__DATA RECORDS__:
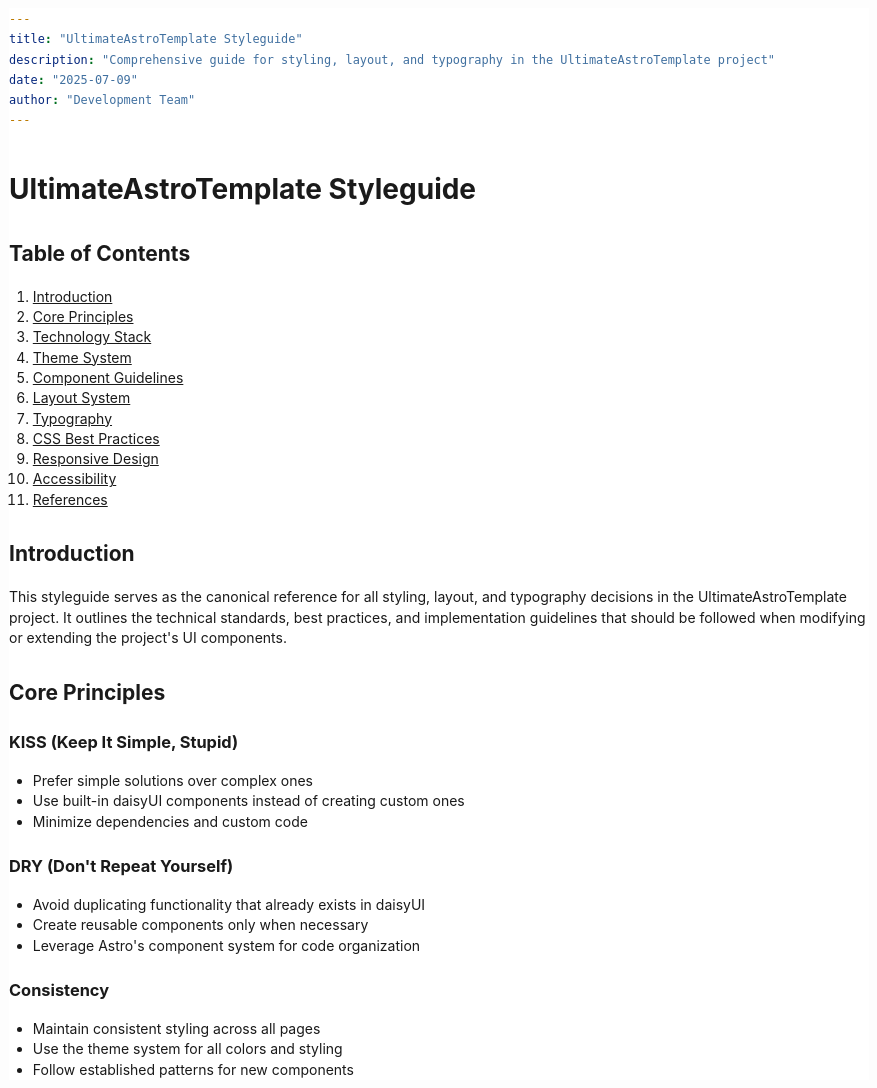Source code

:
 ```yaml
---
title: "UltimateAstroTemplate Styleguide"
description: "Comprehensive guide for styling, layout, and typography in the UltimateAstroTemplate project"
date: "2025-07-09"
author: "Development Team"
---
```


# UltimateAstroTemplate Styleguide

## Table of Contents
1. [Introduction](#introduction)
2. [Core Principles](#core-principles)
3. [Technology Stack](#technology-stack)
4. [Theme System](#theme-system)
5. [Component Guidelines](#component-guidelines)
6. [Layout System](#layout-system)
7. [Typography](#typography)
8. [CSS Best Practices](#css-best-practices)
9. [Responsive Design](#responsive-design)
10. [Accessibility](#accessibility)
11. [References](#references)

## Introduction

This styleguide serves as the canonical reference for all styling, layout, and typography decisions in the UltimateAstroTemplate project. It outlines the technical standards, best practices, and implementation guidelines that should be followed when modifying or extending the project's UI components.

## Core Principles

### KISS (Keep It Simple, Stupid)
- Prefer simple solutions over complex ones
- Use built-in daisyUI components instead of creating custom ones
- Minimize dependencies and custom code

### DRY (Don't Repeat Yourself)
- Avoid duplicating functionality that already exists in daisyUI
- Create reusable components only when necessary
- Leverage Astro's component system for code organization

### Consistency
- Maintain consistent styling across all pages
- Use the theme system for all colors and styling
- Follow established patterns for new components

__HOW TO COMPLETE THIS TASK__: Beginning with the line that contains "2. [Core Principles](#core-principles)", set down every line through the end of the data without change.

__SOLUTION TO THIS PROBLEM__:
2. [Core Principles](#core-principles)
3. [Technology Stack](#technology-stack)
4. [Theme System](#theme-system)
5. [Component Guidelines](#component-guidelines)
6. [Layout System](#layout-system)
7. [Typography](#typography)
8. [CSS Best Practices](#css-best-practices)
9. [Responsive Design](#responsive-design)
10. [Accessibility](#accessibility)
11. [References](#references)

## Introduction

This styleguide serves as the canonical reference for all styling, layout, and typography decisions in the UltimateAstroTemplate project. It outlines the technical standards, best practices, and implementation guidelines that should be followed when modifying or extending the project's UI components.

## Core Principles

### KISS (Keep It Simple, Stupid)
- Prefer simple solutions over complex ones
- Use built-in daisyUI components instead of creating custom ones
- Minimize dependencies and custom code

### DRY (Don't Repeat Yourself)
- Avoid duplicating functionality that already exists in daisyUI
- Create reusable components only when necessary
- Leverage Astro's component system for code organization

### Consistency
- Maintain consistent styling across all pages
- Use the theme system for all colors and styling
- Follow established patterns for new components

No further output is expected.